▸ Try it
Among the records, find the lines that hold the string "holder" and return them.

▸ Entries supplied
————————
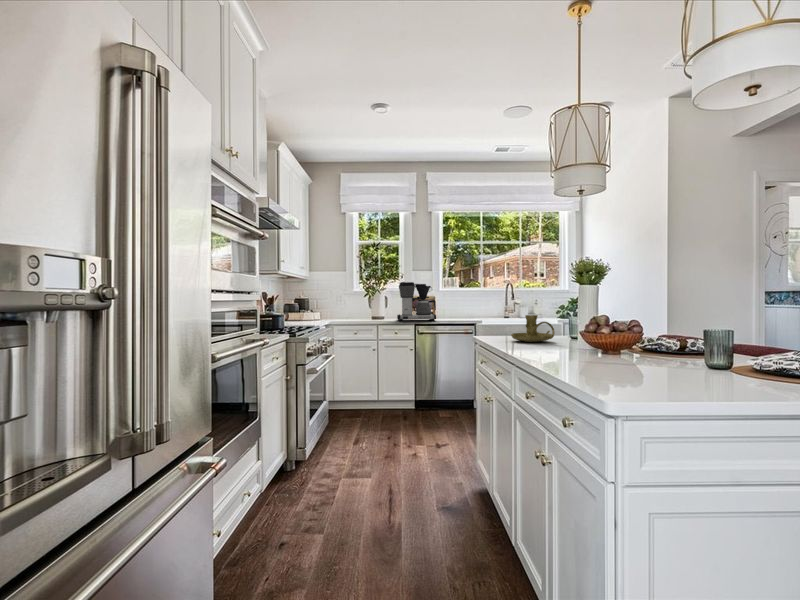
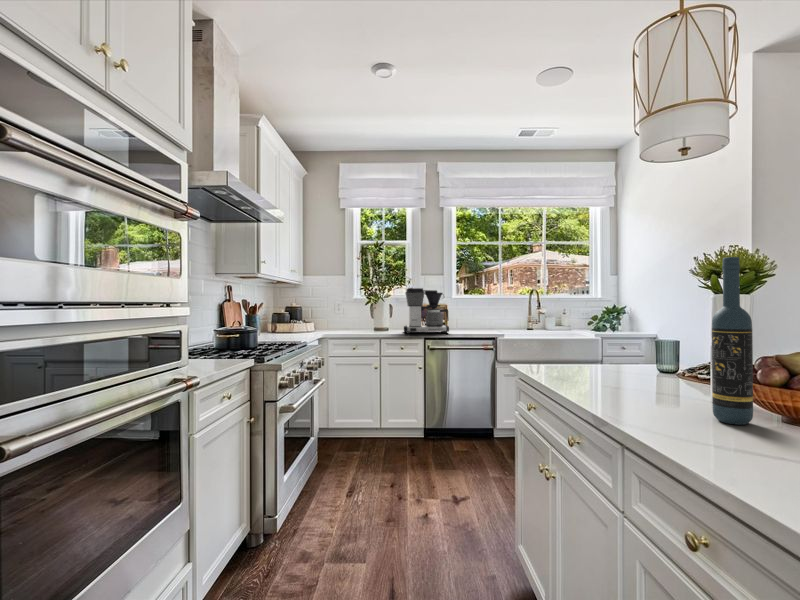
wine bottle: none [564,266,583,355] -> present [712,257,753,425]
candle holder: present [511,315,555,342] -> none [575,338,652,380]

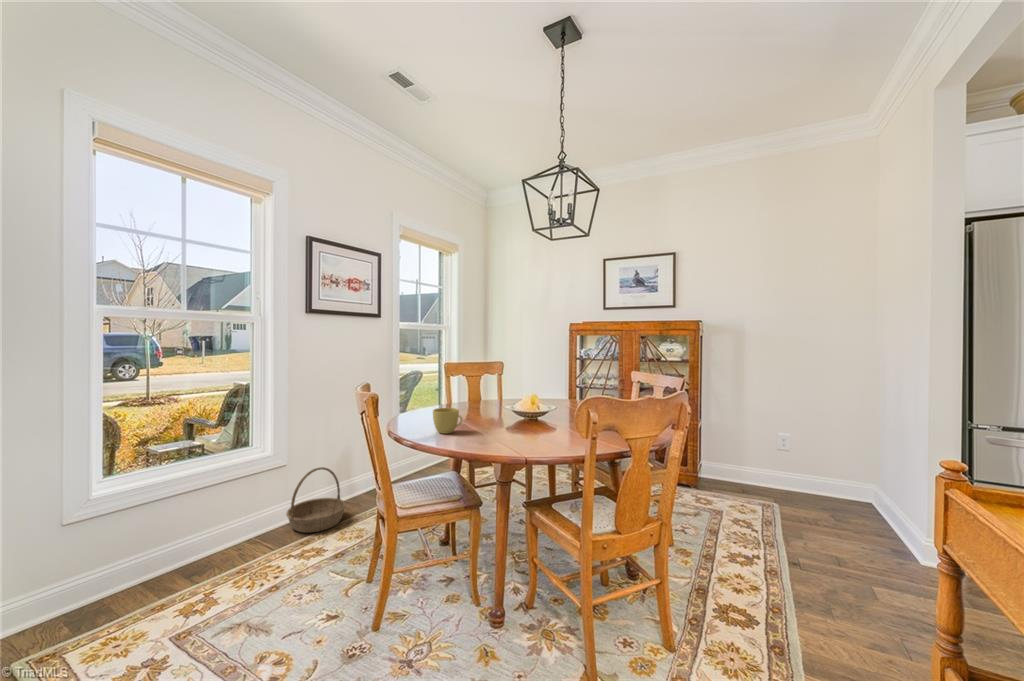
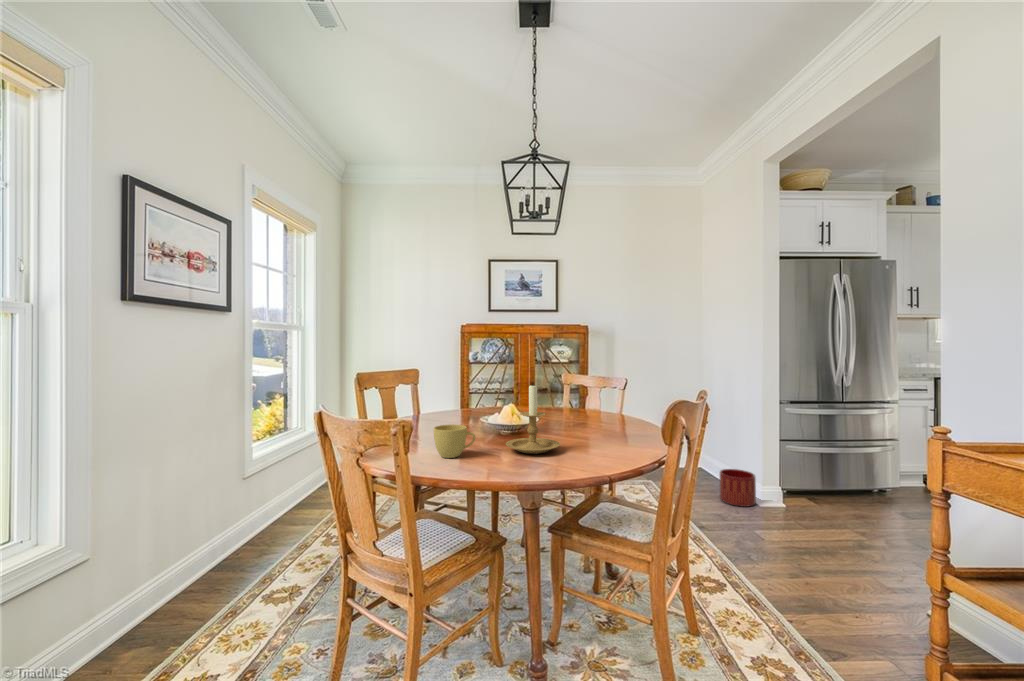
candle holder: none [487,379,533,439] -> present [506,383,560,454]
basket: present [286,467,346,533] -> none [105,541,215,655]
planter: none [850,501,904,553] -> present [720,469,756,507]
————————
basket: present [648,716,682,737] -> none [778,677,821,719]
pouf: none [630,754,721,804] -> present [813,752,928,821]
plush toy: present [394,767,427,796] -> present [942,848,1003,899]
————————
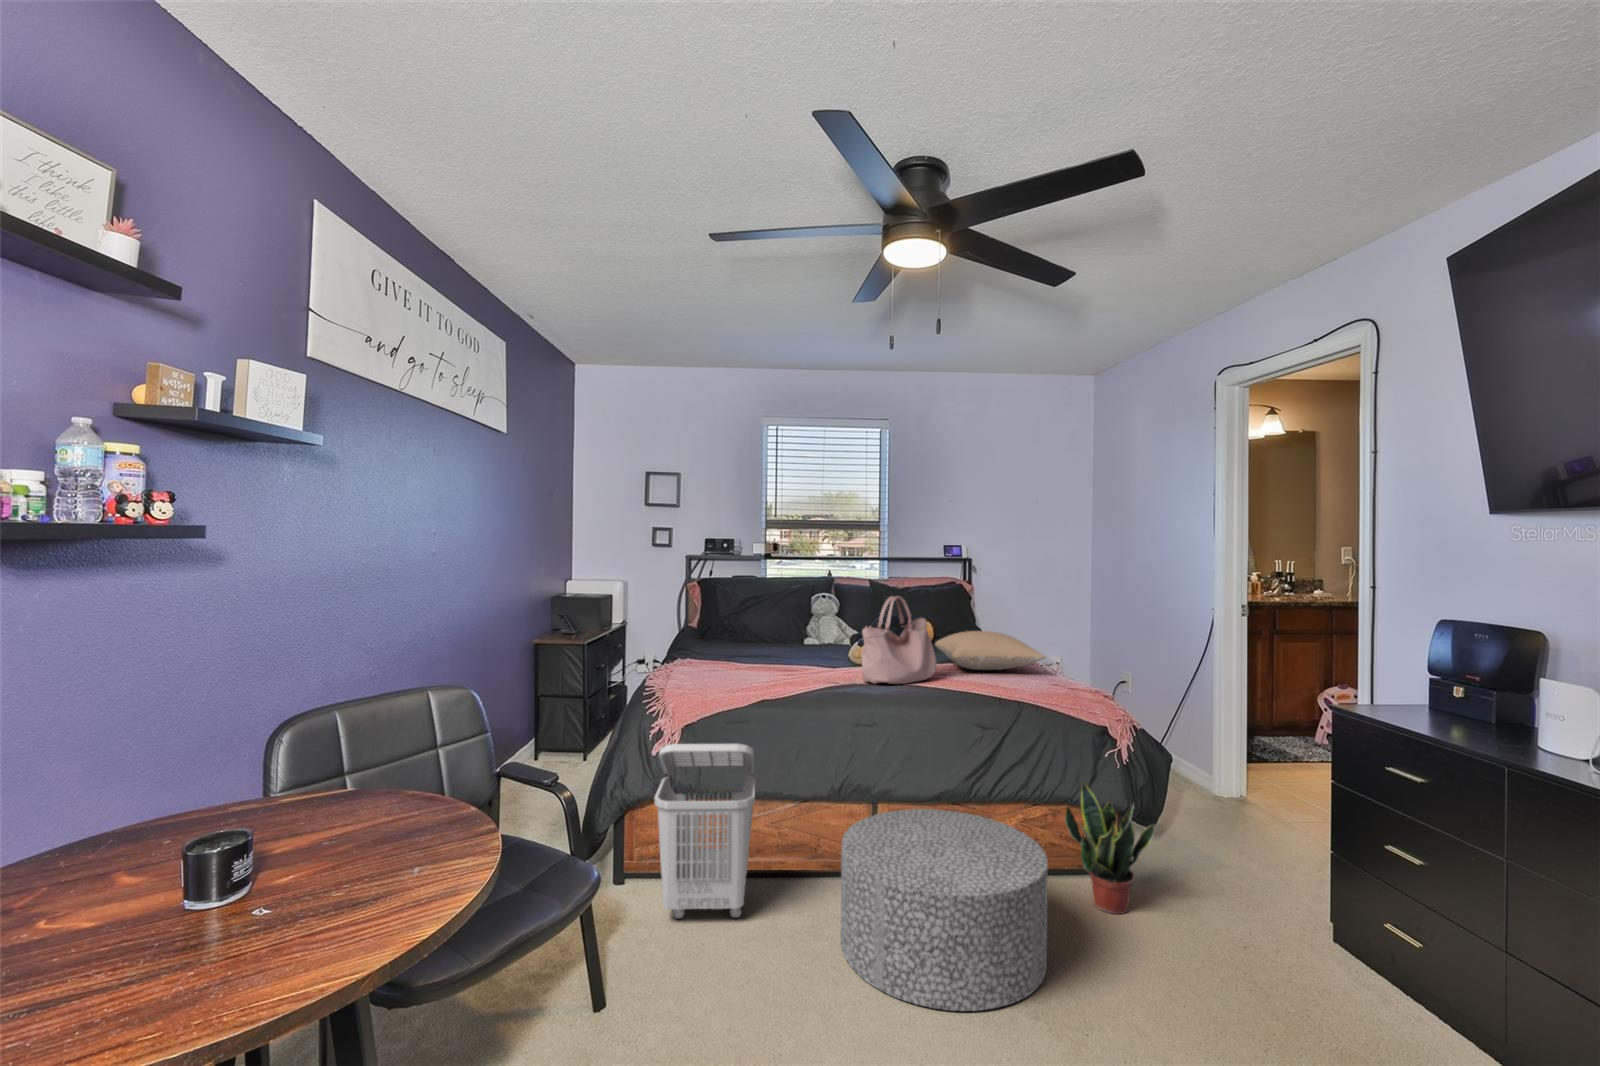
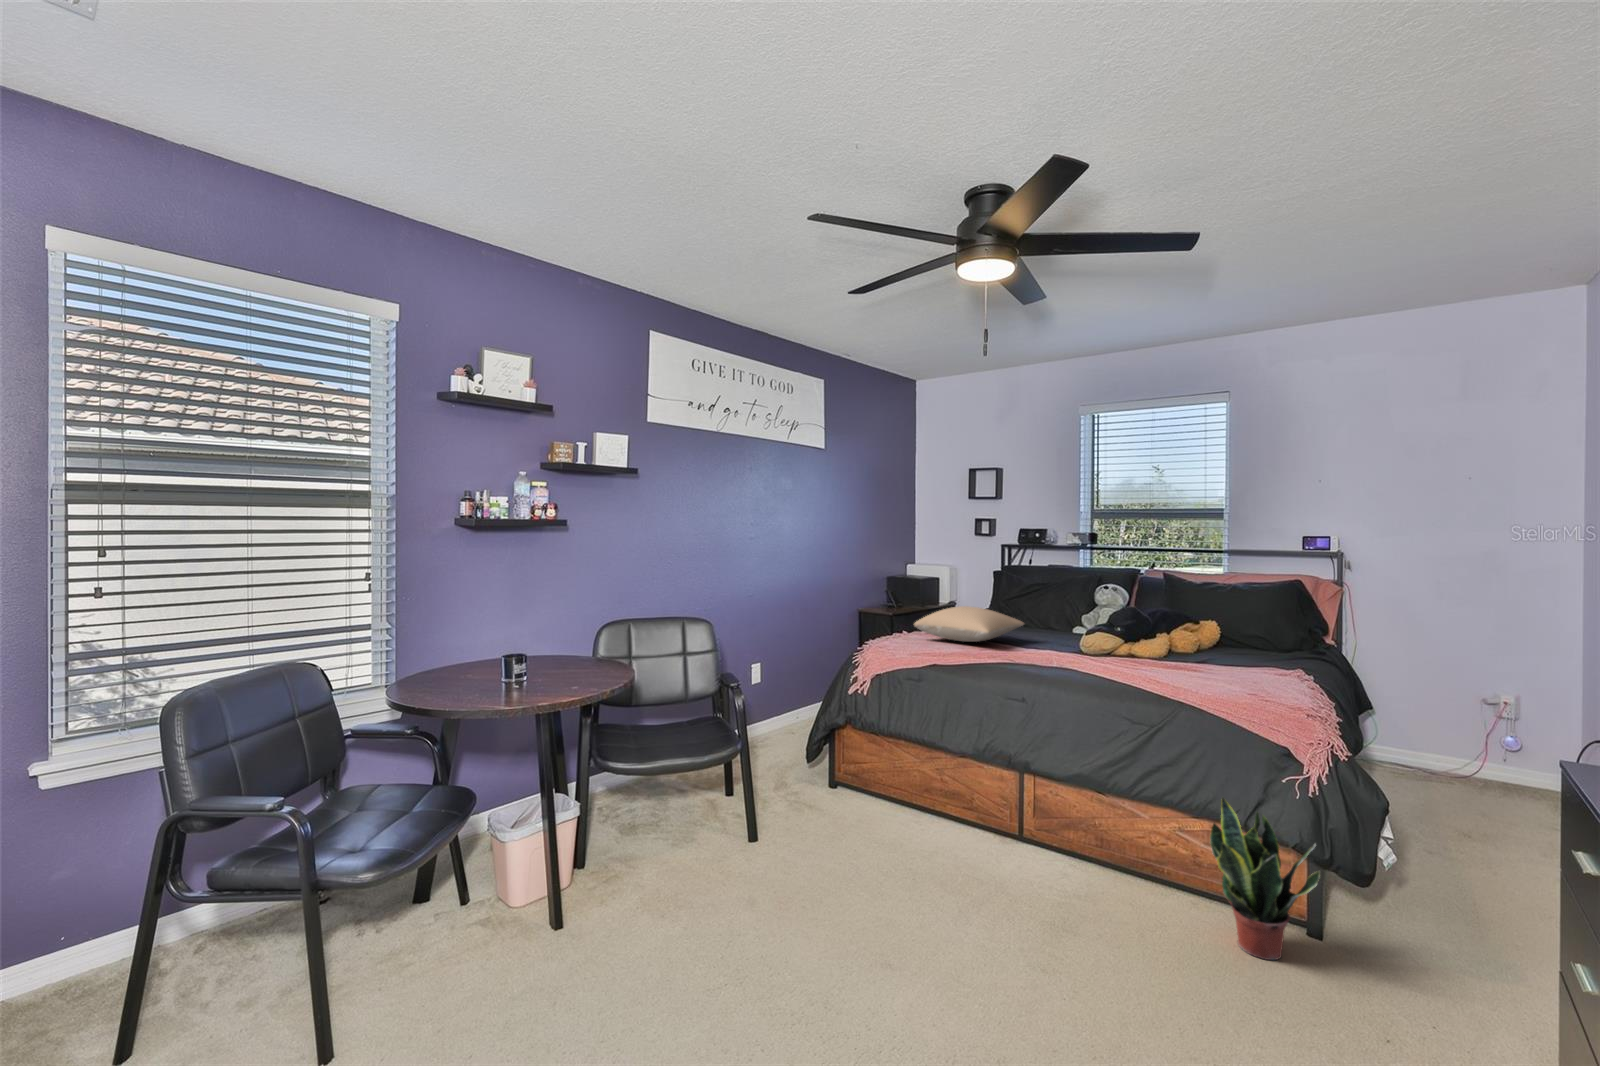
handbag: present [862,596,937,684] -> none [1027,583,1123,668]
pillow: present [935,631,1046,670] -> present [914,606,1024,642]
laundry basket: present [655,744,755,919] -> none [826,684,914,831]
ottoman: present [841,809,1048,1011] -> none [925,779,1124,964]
————————
▸ Final answer
candle holder: present [511,315,555,342] -> none [575,338,652,380]
candle holder: none [487,379,533,439] -> present [506,383,560,454]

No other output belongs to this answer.